Last year, the Sydney Morning Herald quoted senior US advisers as saying that “Moslem aid for Albanians” was “a threat to peace” which could turn the KLA into “a more dangerous military force”. It was even reported that Osama Bin Laden was working with the KLA!
US fears of Middle Eastern influence were one reason the US sought to undermine the KLA. Israel, which has taken an ambivalent line on NATO's attack due its good relations with Milosevic, claims there has been Iranian funding of the KLA. Chossudovsky shamelessly joins this Crusader-style ideological attack on the “Islamic threat.”
The only concrete evidence of Western “aid” to the KLA is the satellite phones with which KLA forces relay intelligence on Serbian positions in Kosova to NATO. They were given to certain KLA units last year to maintain communication between the guerillas and European monitors who were sent last October to verify the cease-fire negotiated between Holbrooke and Milosevic.

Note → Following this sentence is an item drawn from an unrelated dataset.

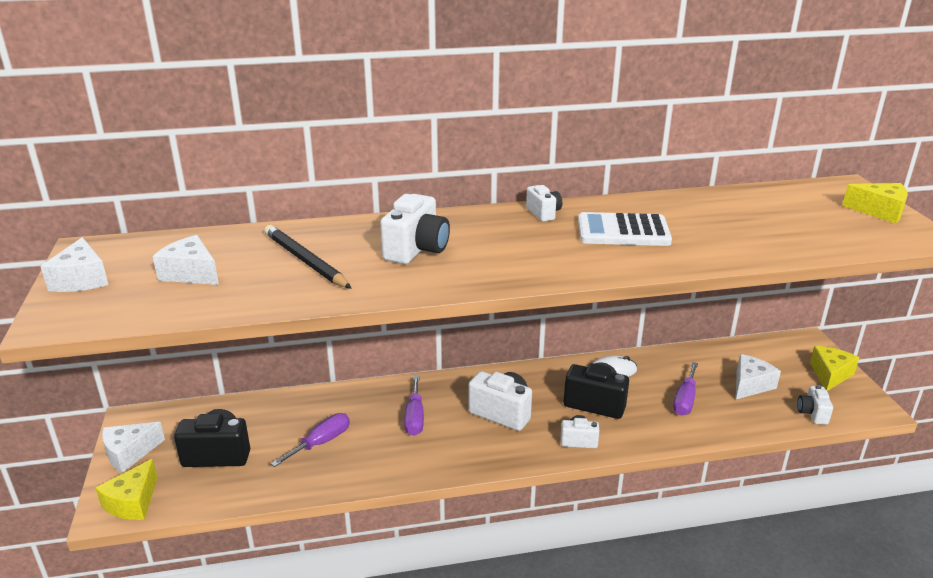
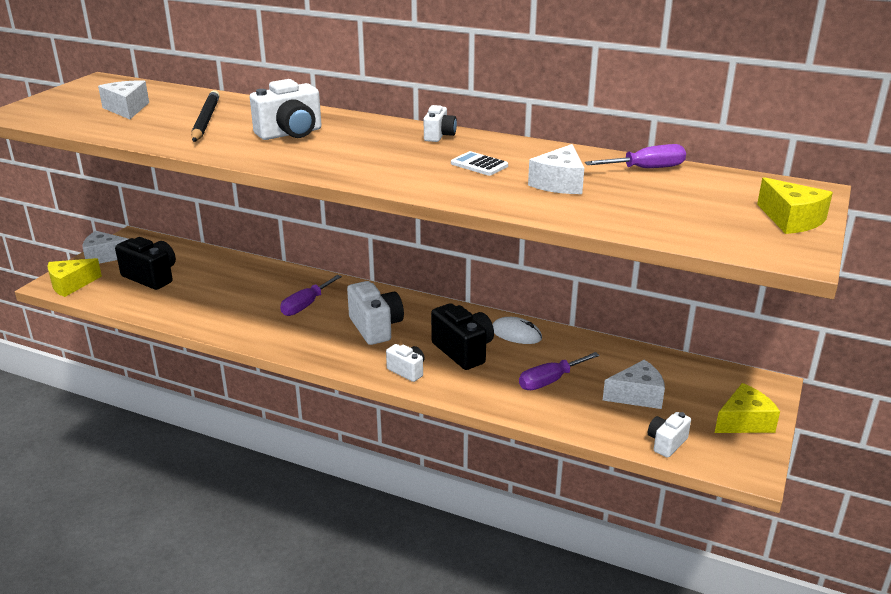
camera: 35 degrees right, 0 degrees up
(81, 279) = (65, 96): white cheese -> white cheese (559, 183)
(321, 442) = (221, 296): purple screwdriver -> purple screwdriver (646, 169)
(623, 231) = (479, 165): white calculator -> white calculator, size x0.54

In return for this help that the KLA naively gives NATO, it has received nothing in terms of the ammunition and anti-tank weapons it needs. Moreover, while this intelligence may be useful to NATO, its forces have not shown much interest in using it.
As KLA fighters quoted in the Sydney Morning Herald stated: “It is all very well to blast bridges and oil refineries in Novi Sad, but their struggle to shield ethnic Albanian villages would be more effective if NATO focused on hitting Serb forces in Kosova”. Such sentiments will undoubtedly grow as the extent of the betrayal sets in.

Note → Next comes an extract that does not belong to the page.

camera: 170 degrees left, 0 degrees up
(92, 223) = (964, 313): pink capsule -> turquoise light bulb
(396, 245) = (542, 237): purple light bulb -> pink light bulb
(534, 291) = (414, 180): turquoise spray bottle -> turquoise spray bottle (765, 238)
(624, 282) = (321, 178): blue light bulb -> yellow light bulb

Because of NATO's “reluctance to deal directly with the KLA, the information has to be relayed first through a Western diplomat in Macedonia, before it is evaluated and finally acted upon, having passed again through another set of command filters”, reported Anthony Lloyd in the April 20 London Times.The reason 800,000 Kosovar Albanians have been expelled by the Serbian regime's death squads since the NATO assault began, supposedly to protect them, is because of the dramatic lack of arms of the KLA and its village guards in Kosova.
Signs are that Milosevic and Clinton are moving closer to a deal. Milosevic has declared the “completion” of the task of smashing the KLA. If the US Apache “tank-busters” begin some symbolic, face-saving action against Belgrade's tanks, it will be after the KLA has clearly been smashed (Postscript: the Apaches were never used against Serbian tanks – their first use was after NAO moved in to Kosova, to enforce disarmament of KLA units!).
The differences between NATO and Milosevic have been reduced to the composition of an armed foreign force in Kosova. Had the bogus Rambouillet autonomy plan been implemented before the war, even though it made Kosovar independence impossible, there was at least a large Albanian population, with its organisations intact, carrying out a struggle. After the war, there will be far fewer Albanians, the KLA will be smashed, and those Kosovar refugees who return will be defeated and traumatised.While comfortable Western academics may feel good about framing a liberation movement of a people suffering its greatest catastrophe, they will eventually have to face the fact that the imperialist rulers have not made a huge blunder, nor are they silly enough to continue that blunder for weeks on end. US/NATO have allowed the Serbian forces free rein against the KLA because the destruction of the KLA as an independent armed force in the region is a key imperialist aim.